Legacies of ABV and Modi
While the world is still reflecting on Vajpayee’s legacy- between my travels- I couldn’t stop myself from comparing the legacy left behind by ABV and the huge impact BJP’s second prime minister, Mr Modi has been busy creating.
ABV was absolutely, most certainly, the tallest statesman Indian politics ever saw. (Pic courtesy Zee News) Far more than Nehru, who was labelled one – by British leftovers and could never get anything done. Whenever I try to dig in to look at Nehru’s achievements, I struggle, because almost always, all good works done during his tenure, were those by stalwarts like Sardar Patel, who disagreed with him rather openly. So many books, auto bios of leaders of that era discuss candidly that had it not been for Patel, India would not have been what it is today. While a unified India’s was Sardar’s gift to us, Nehru left us a messed-up Kashmir, the way it is today. Anyways, so much about Nehru, because this post is not about him…
I am pretty sure that this post is going to be ripped apart like my post on Tendulkar, disagreeing hugely on Bharat Ratna having been conferred on him, which I still believe, very much belittled the highest civilian honour of our nation, having been bereft of true sporting heroes.
Prior to the Modi era; and I guess during Manmohan Singh’s fully wasted decade (I still struggle to list 10 key game-changing takeaways), Bal Thackeray, once said, ‘India has never had a Prime Minister since 1984’. Couldn’t agree more with the Shiv Sena tiger. What marked Indira Gandhi’s terms was a clear, firm decision making. Right or wrong, is a completely different discussion.

◇ ◇ ◇ ◇ ◇ ◇ ◇

◆ **PROBLEM STATEMENT**:
Answer these about the post on the legacies of Vajpayee and Modi:
(a) Who does the writer say openly disagreed with Nehru?
(b) Which honor does the writer say was conferred on Tendulkar?
(c) What did Bal Thackeray once say, according to the post?
You can skip the listing that comes after this text.

◆ **STORED DATA**:
◇ ◇ ◇ ◇ ◇ ◇ ◇

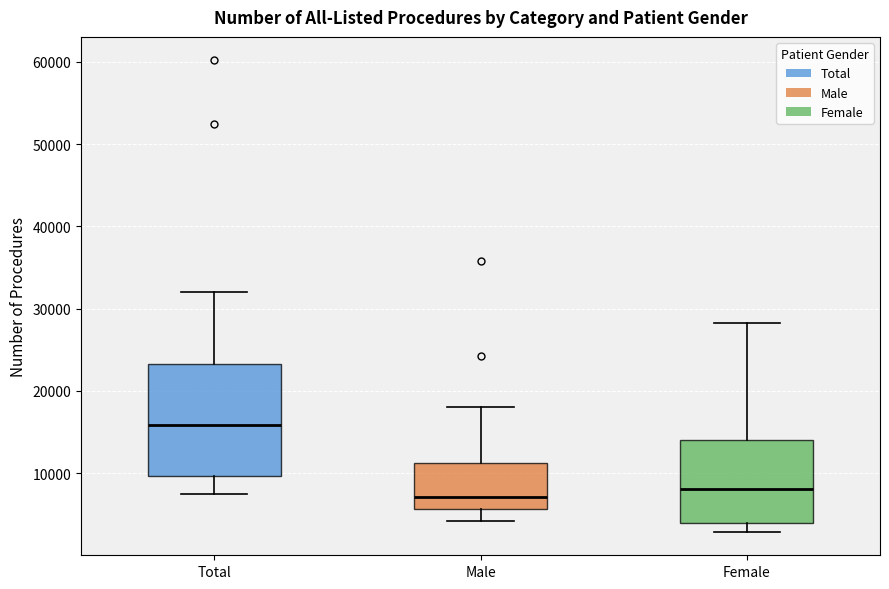

Reading left to right, read every box against the y-axis: the position of its median line, the range the box covers, and the ends of its whiskers. The values are not printed on the chart, so give them approximately, as read against the axis.

Total: median 16000, box 10000 to 23000, whiskers 7000 to 32000
Male: median 7000, box 6000 to 11000, whiskers 4000 to 18000
Female: median 8000, box 4000 to 14000, whiskers 3000 to 28000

◇ ◇ ◇ ◇ ◇ ◇ ◇

◆ **RESULT OF THE TASK**:
(a) Sardar Patel
(b) The Bharat Ratna
(c) "India has never had a Prime Minister since 1984."